Rotate all credentials used to access the FileZen web management interface. This includes administrator accounts, service accounts, and any user accounts. If your FileZen deployment integrates with Active Directory or LDAP, review those credentials as well. Given that the exploitation requires valid credentials, credential compromise may have been the initial attack vector.
If your FileZen deployment supports multi-factor authentication (MFA), enable it for all accounts immediately. This significantly raises the bar for attackers who have obtained passwords but do not have access to the second factor.
Review your FileZen logs and system state for signs of compromise:
;, &&, ` (backticks), or | in parameter values./bin/sh, /bin/bash, cmd.exe, or other shell interpreters triggered by web UI actions.Limit network exposure of the FileZen management interface. The web UI should not be directly accessible from the public internet if at all possible.

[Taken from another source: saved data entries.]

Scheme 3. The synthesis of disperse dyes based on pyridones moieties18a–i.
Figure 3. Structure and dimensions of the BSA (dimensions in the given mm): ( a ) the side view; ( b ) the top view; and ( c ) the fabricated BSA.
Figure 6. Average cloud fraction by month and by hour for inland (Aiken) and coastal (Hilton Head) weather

Place the appliance behind a VPN or restrict access to trusted management networks.
If you find any evidence that your FileZen appliance has been compromised, conduct a full security audit of all systems that communicated with it. Assume that any credentials stored on or passing through the appliance may have been harvested, and treat connected systems as potentially compromised until proven otherwise.

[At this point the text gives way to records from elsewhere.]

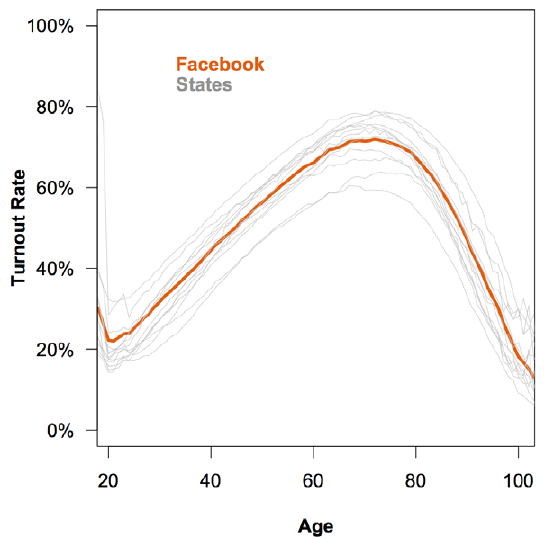
Figure 5. The proportion of matched users who turned out to vote by age. The dark line represents the turnout rate by age of the matched sample of Facebook users. Each gray line represents the turnout rate by age of a state voter record. The results show that users on Facebook exhibit the same pattern of turnout with respect to age as the populations of each state.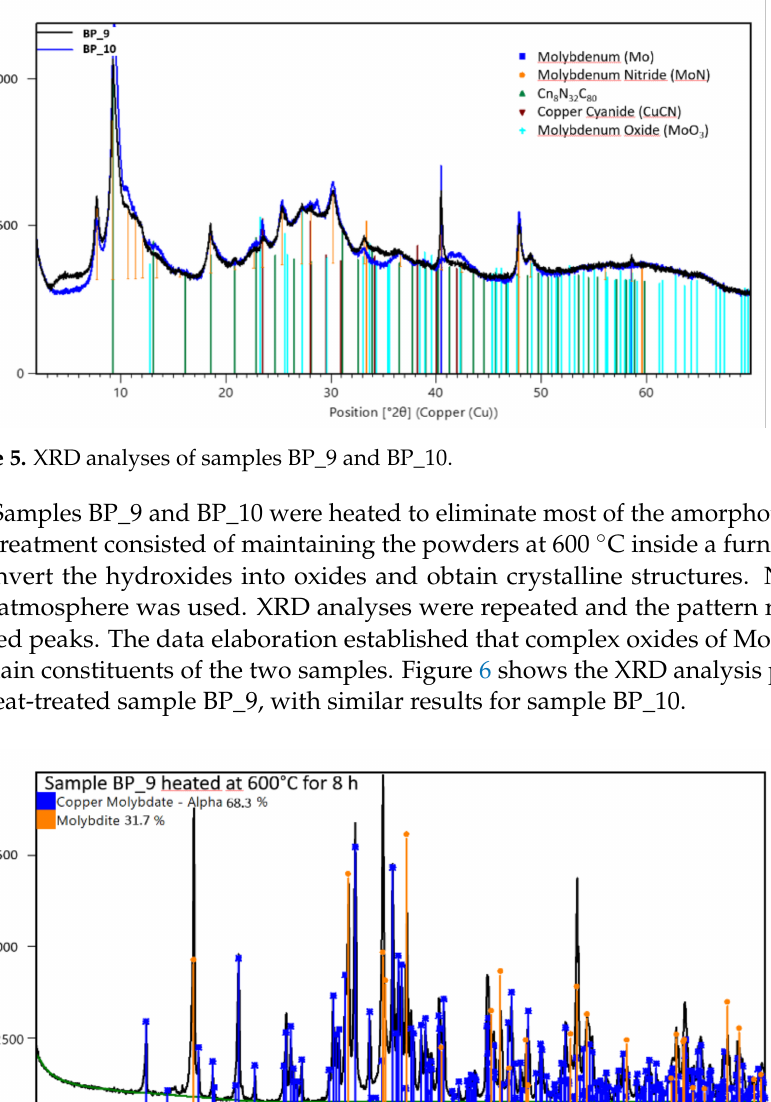
Table 2. Chemical composition percentage.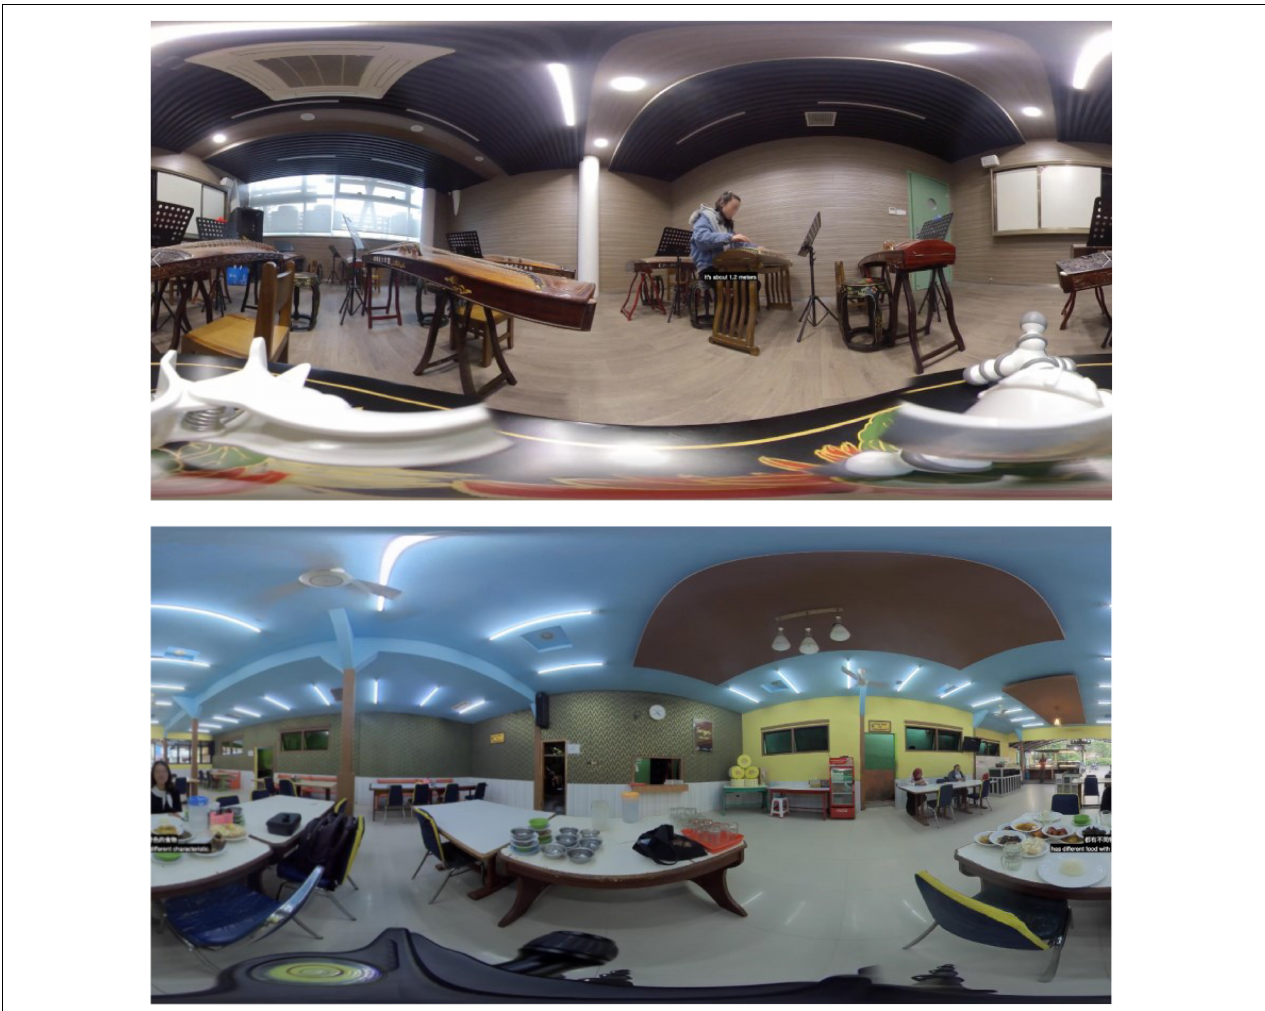
FIGURE 2 | Screenshots of 360-degree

This is not the first time FileZen has found itself in attackers' crosshairs. Soliton's file-transfer appliance has historically been targeted in campaigns against Japanese organizations, and file-transfer products as a category have become one of the most frequently exploited classes of enterprise software in recent years. The pattern is familiar: products like MOVEit Transfer, GoAnywhere MFT, and Accellion FTA have all suffered critical vulnerabilities that were rapidly weaponized by ransomware groups and state-sponsored actors. File-transfer appliances sit at a uniquely dangerous intersection — they handle sensitive data, they are often internet-facing, and they frequently run with elevated privileges.

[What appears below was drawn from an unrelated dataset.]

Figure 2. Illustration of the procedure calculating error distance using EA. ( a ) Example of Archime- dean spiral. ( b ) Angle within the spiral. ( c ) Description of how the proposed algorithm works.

The timeline of CVE-2026-25108 also raises important questions. The patch was released on January 13, 2026, but in-the-wild exploitation was confirmed on February 13 — exactly one month later. This suggests either that attackers reverse-engineered the patch to identify the vulnerability (a well-documented technique known as "patch diffing"), or that exploitation was already occurring before the patch was released and simply wasn't detected until later. Either way, the lesson is clear: when a vendor releases a security update for a network-facing appliance, the clock is already ticking. Every day of delay in applying the patch is a day of exposure to potential compromise.
Organizations that operate FileZen or similar file-transfer appliances should also take this as an opportunity to review their broader appliance security posture. Are all appliances inventoried? Are they on supported firmware versions? Are unnecessary features — like the Antivirus Check option in this case — disabled by default? And critically, are credentials for these systems managed with the same rigor as credentials for any other internet-facing service?
The answers to those questions may determine whether CVE-2026-25108 is a close call or a full-blown breach.